By Tim Radford, Climate News NetworkThis Creative Commons licensed piece first appeared at Climate News Network.

LONDON — The polar bears of the Canadian Arctic — at present they make their home in the nation’s huge, frozen archipelago — face starvation and reproductive failure by the close of this century.

New research in the Public Library of Science Journal PLOS One confirms that the continuing loss of sea ice in the Arctic ocean puts pressures on the region’s most iconic predator. By 2100, polar bears in the high Arctic may have to endure between two and five months without access to any sea ice.

Ursus maritimus has evolved under harsh circumstances, can swim huge distances, and can survive long periods without eating. However, it can only do so if it has been able to build up energy reserves and to do this, the bear needs access to a rich source of fat and calories.

So it hunts seals, and to hunt seals, it must be able to get onto the sea ice. The ice is where it hunts, where it mates and where it migrates.

No ice, no seals

Stephen Hamilton of the University of Alberta and colleagues used climate models to work out the likely pattern of sea ice in the Canadian Arctic during the rest of the century. The Canadian archipelago is home to at least seven populations of polar bear, a species already declared vulnerable.

Researchers have measured a steady shrinking of the north polar ice sheet over the last 30 years and have also found that the remaining sea ice is becoming thinner. By mid-century, according to some researchers, the Arctic could be navigable one summer in two.

This is not likely to be good news for an animal that needs the ice to hunt to gain fat and to provide the energy for the next breeding cycle. Hamilton and colleagues put their message bleakly:  “Under business-as-usual climate projections, polar bears may face starvation and reproductive failure across the entire Archipelago by the year 2100.”

“By 2100 all regions of the study area may cross the critical point-of-no-return”

This may not mean the end of the species, but there are only 19 populations of polar bears in the world, and the seven populations that hunt or den in the Canadian Arctic Archipelago make up probably a quarter of all the planet’s polar bears, even though the Canadian islands make up less than 10% of the polar bear’s range. So what happens in the Canadian Arctic could be critical.

What seems to govern polar bear behaviour is the concentration of sea ice: if the concentration falls below between 30 to 50%, the bears abandon the ice and move ashore to await the return of winter. The longer the bears stay ashore, the briefer the access to seal blubber.

At this point the extent of the ice-free period becomes critical. If the ice-free period lasts 120 days, two or three bears in every hundred could perish.
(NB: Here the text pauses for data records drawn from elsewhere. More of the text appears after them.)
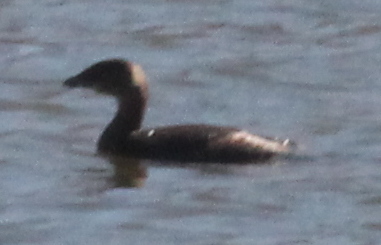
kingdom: Animalia
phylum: Chordata
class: Aves
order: Podicipediformes
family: Podicipedidae
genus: Podilymbus
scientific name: Podilymbus podiceps
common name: Pied-billed grebe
If it lasts 180 days, then 20 out of 100 could starve. If the ice breaks up too early, between 55 and 100% of pregnant females could lose their cubs.

The scientists’ research is intended to help conservation programmes, but there may not be much future for the bears in the far north of Canada.

“By 2100 all regions of the study area may cross the critical point-of-no-return,” the authors say,  “putting the persistence of the Canadian Arctic Archipelago polar bear populations in jeopardy.”